Satu dari kedua yang masih hidup nampak pingsan, sedangkan yang satu lagi nampak tengah Jia hancurkan wajahnya dengan tangan yang mengepal.

"Jia hentikan, Dia sudah mati." Kata Revandro berusaha untuk menyadarkan Jia, yang sepertinya tak menyadari apa yang Wanita itu lakukan.

"Jia... "

"SIAL MENYINGKIRLAH!!!" Pekik Jia saat tangan Revandro berada di pundaknya. "MENYIKIRLAH SIALAN! MENYINGKIRLAH!" Sambungnya.

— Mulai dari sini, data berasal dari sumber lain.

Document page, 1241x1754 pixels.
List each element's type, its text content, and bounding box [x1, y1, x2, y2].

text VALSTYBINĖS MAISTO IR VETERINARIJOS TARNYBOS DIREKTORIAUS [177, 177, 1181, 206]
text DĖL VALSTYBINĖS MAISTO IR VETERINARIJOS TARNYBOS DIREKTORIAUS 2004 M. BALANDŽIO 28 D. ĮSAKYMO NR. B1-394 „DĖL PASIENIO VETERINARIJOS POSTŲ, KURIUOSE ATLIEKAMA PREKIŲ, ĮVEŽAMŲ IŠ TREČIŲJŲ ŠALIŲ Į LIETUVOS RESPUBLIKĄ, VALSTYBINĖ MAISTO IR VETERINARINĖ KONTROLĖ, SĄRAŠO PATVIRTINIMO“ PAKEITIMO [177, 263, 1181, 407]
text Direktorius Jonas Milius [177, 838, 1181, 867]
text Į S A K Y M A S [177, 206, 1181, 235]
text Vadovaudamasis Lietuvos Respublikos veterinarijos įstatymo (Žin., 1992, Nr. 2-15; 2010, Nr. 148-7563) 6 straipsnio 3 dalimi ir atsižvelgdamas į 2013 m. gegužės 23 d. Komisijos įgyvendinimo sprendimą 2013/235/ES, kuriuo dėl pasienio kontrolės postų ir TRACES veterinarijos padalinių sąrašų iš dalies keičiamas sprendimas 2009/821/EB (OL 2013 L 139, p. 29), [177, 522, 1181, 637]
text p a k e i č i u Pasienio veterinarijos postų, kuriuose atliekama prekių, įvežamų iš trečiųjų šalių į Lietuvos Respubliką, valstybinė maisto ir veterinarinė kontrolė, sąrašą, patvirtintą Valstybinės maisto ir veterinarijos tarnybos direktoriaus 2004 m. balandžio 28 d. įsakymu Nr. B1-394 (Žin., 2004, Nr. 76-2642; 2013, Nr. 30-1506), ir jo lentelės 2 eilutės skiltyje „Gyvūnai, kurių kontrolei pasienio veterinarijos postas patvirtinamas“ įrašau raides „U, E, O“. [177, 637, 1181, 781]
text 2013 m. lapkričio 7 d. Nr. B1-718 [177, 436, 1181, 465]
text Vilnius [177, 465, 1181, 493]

Revandro menarik kasar Jia, menyeretnya keluar dari toilet. Sebelum akhirnya melepaskannya di depan para anak buahnya, Jia nampak bangkit dan ingin kembali kedalam toilet. Tapi Revandro nampak mendorongnya hingga tersungkur, beberapa kali Revandro melakukannya hingga...

Plak!

Wajah Jia sontak tertoleh kesamping saking kuatnya tamparan Revandro, suasana penasaran dari para bawahan langsung berganti menjadi rasa kasihan.

Jia mengepalkan tangannya, dengan berderai air mata. Bukan karena sakit ditampar Revandro, tapi karena ketidakberdayaan dirinya dalam menguasai emosinya.

Revandro mendekat, membelai pipinya yang basah karena air mata. Mengangkat dagunya pelan, menghadap matanya. "Semuanya akan baik-baik saja Jia, jangan menangis jika air mata itu bukan berasal dariku."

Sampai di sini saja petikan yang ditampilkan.